Key dates in the Burundi crisis

Bujumbura (Burundi) (AFP) - Burundi has suffered more than a month of protests against President Pierre Nkurunziza's divisive bid for a third term.

Since demonstrations began in late April, around 40 people have been killed and scores wounded in clashes between demonstrators and police and ruling party militia.

Close to 100,000 people have fled to neighbouring countries.

The opposition says Nkurunziza's move is unconstitutional and violates a peace deal that ended civil war in 2006. On Monday, the electoral commission proposed a new calendar for the vote.

April 26, 2015: Police clash with protesters in several parts of the capital, a day after Nkurunziza is declared candidate for a third term in office by his ruling CNDD-FDD. Police use tear gas, water cannons and live ammunition to prevent thousands of youths from marching to the city centre.

Three demonstrators are shot dead in the clashes with police, while two more deaths are reported overnight in alleged attacks by ruling party militia.

April 27: Police arrest leading human rights activist Pierre-Claver Mbonimpa and hold him for 30 hours. Other rights leaders go into hiding.

May 5: The Constitutional Court clears Nkurunziza to run for a third term.

The judgement signed by six out of seven judges comes hours after the court's vice-president fled the country after refusing to sign the judgement, claiming judges had been subjected to death threats.

May 9: The government orders protesters to "immediately and unconditionally" end the protests and orders all barricades to be removed within 48 hours.

May 13: A top Burundian general, Godefroid Niyombare announces the overthrow of Nkurunziza, hours after the president left for neighbouring Tanzania for talks with regional leaders on ending the crisis.

May 15: Coup leaders announce that they are surrendering, before being arrested by loyalist forces. Niyombare avoids capture and goes on the run, according to the government.

Nkurunziza returns to the presidential palace in the capital.

May 18: Nkurunziza replaces the defence, foreign affairs and trade ministers.

May 22: Attackers hurl grenades into a crowd in Bujumbura, killing three people, in the first such acts to apparently deliberately target a civilian crowd.

May 23: The leader of a small Burundian opposition party -- Zedi Feruzi -- is shot dead alongside his bodyguard in Bujumbura's Ngagara district.

May 31: Countries in eastern Africa call for the elections to be delayed by at least a month and a half.

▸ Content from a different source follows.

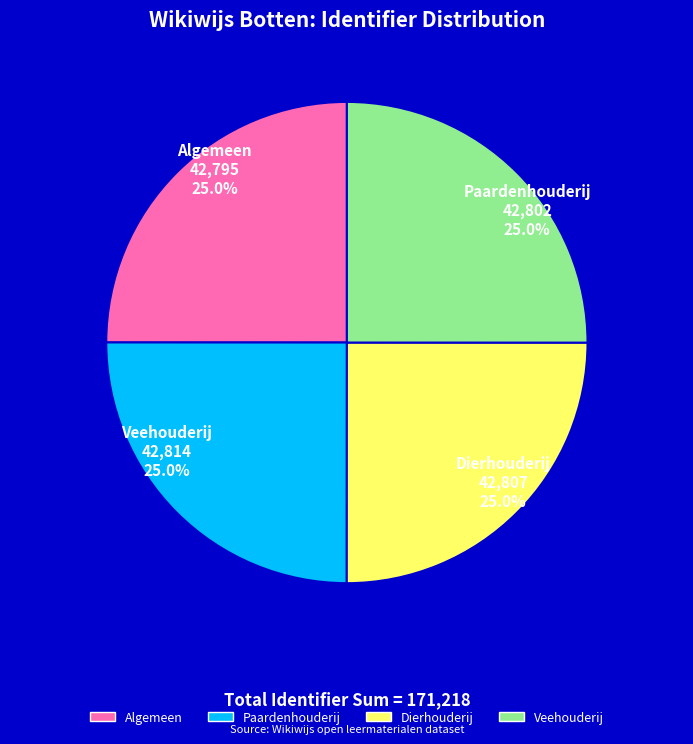

Does Veehouderij represent more than half of the total?

No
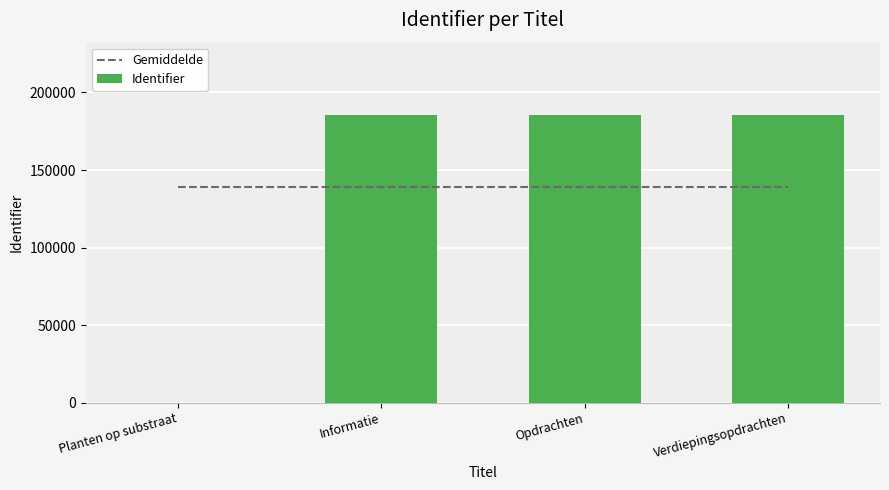

Reading left to right, list all the values displayed in this chart.

Gemiddelde: Planten op substraat=139257.5	Informatie=139257.5	Opdrachten=139257.5	Verdiepingsopdrachten=139257.5
Identifier: Planten op substraat=0.0	Informatie=185675.0	Opdrachten=185677.0	Verdiepingsopdrachten=185678.0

June 4: An aide to Nkurunziza calls for "a frank and constructive dialogue" with the opposition, and says for the first time that the issue of a third term was not "taboo". Opposition leaders say they are open to talks, and Nkurunziza suspends the elections.

June 8: The electoral commission proposes holding the legislative and municipal elections on June 26 and the presidential vote on July 15.

June 9: A government spokesman says Nkurunziza's decision to seek a third term "is non negotiable" and that the electoral commission's proposal is final.